Bunu aştığımız zaman da önümüzde çok ciddi fırsat alanı oluşacak. Bu sürecin sonucunda hem ekonomisi hem de demokrasisi daha güçlenecek. Artık demokrasi üzerine başka vesayet riski kalmayacak. Bu açıdan süreci önemsiyoruz. Şu anda da dikkat ederseniz daha düne kadar Türkiye’ye övgüler yağdıran bazı yapılar, çok fazla ekonomik dengelerde bir şey değişmemiş olmasına rağmen farklı şeyler söylüyorlar. Türkiye’nin güçlenmesi bu bölgede sadece ekonomik olarak güçlenmedi, siyaseten de ağırlığı olduğu için ekonomik güçlenmesi sonuç verdi. Bu olaya şöyle de bakabiliriz; çok şiddetli deprem oldu, artçı sarsıntılar geldi çok şükür kimse binamızı yıkamadı. Kimse enkazın altında kalmadı. Duvarlardaki hafif çatlaklar kolayca sıvanabilir. Bugünlerde yaşananlar depremin artçı sarsıntılarıdır. Her sarsıntı bir öncekine göre daha az şiddetli olup, bir süre sonra rutine döner. Geleceğe yönelik yatırım planlarını kimsenin askıya almasına gerek yok. Bu süreç kısa sürede aşılacak. 30 Mart’ta millet nihai kararı sandıkta ortaya koyacak, biz tereddüt taşımıyoruz. Kamuoyu yoklamaları partimizin gücünü koruduğu yönünde, bunun tersini düşünenlerin beklentisi ortadan kalktı. Ekonomik istikrar önemlidir, siyasi istikrar da önemlidir. Ama demokratik istikrar ne olursa olsun, sorunları demokrasi içinde çözeceğiz anlayışı tamamen oturacaktır diye düşünüyorum. Bunun için yaşanan olayları, Türkiye’nin büyük tarihi birikimi içinde küçük olaylar olarak görüyoruz.
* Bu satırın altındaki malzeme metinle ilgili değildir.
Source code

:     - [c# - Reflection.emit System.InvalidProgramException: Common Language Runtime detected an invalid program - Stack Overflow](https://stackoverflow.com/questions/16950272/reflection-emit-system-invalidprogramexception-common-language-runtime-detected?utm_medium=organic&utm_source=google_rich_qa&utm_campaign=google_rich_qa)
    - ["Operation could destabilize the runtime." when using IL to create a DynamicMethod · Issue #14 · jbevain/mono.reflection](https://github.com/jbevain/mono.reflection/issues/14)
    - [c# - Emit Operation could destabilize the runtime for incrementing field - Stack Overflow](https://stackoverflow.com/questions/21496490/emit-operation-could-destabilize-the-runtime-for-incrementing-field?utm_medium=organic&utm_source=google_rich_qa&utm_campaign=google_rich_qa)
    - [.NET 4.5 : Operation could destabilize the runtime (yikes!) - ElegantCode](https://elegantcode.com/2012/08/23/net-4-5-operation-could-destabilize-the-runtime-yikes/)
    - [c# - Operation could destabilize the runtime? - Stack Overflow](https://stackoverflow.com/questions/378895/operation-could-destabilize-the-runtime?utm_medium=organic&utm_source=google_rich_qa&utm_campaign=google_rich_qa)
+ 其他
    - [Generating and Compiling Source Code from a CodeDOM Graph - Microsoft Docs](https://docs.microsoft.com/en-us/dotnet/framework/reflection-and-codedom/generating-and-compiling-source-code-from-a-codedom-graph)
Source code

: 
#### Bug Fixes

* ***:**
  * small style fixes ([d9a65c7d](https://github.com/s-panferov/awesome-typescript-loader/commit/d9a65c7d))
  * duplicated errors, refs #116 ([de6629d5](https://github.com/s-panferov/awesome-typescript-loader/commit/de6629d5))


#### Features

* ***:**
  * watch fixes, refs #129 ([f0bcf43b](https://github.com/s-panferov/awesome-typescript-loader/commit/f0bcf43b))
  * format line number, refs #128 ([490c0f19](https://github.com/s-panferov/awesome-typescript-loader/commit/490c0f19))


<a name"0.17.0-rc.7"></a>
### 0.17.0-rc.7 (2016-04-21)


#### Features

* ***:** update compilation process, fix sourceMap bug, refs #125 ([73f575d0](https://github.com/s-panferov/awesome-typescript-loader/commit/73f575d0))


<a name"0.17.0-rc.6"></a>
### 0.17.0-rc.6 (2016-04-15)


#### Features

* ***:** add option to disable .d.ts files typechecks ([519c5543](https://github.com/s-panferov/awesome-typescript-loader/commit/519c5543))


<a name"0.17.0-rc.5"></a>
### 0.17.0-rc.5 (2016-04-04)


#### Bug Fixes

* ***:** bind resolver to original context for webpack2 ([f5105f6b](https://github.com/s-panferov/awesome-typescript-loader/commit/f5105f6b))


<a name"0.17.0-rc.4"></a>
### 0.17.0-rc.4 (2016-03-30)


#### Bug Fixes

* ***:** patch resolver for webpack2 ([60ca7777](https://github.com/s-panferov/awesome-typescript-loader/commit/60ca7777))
Bu süreç sonunda Türkiye’nin kazanımının büyük olacağını düşünüyorum, biz yarına, geleceğe bakmak zorundayız.
Reel sektöre moral cümleleri
Ferit B.Parlak
[email protected]
- Siyasetteki çalkantılara ve siyasetçilerin ağzından çıkan sözlere göre şekillenen ekonomik yapıya alışkın bir jenerasyonuz.
- Eskiye kıyasla, parametreleri ve uygulamaları ile çok daha farklı bir dönemden geçiyoruz ancak yine aynı şeyi, yani morali arıyoruz.
- Yatırımcının, üreticinin, ihracatçının gözünden/söyleminden de bunu anlıyoruz.
Bilim Sanayi ve Teknoloji Bakanı Fikri Işık’ın, “Sanayicimiz moralini bozmasın, kur ve faiz hareketliliği geçici”, “Deprem bitti artçı sarsıntılar var, bunların etkisi de yakında sıfırlanır”, “Yüksek teknoloji ile üretime geçiş için daha fazla teşvik vermek istiyoruz”, “Ara malının yerli üretimi konusunda özel bir çalışma yapıyoruz” şeklindeki cümlelerini ise reel sektör temsilcilerimizin aradığı ‘moral cümleleri’ olarak ön plana çıkarıyoruz.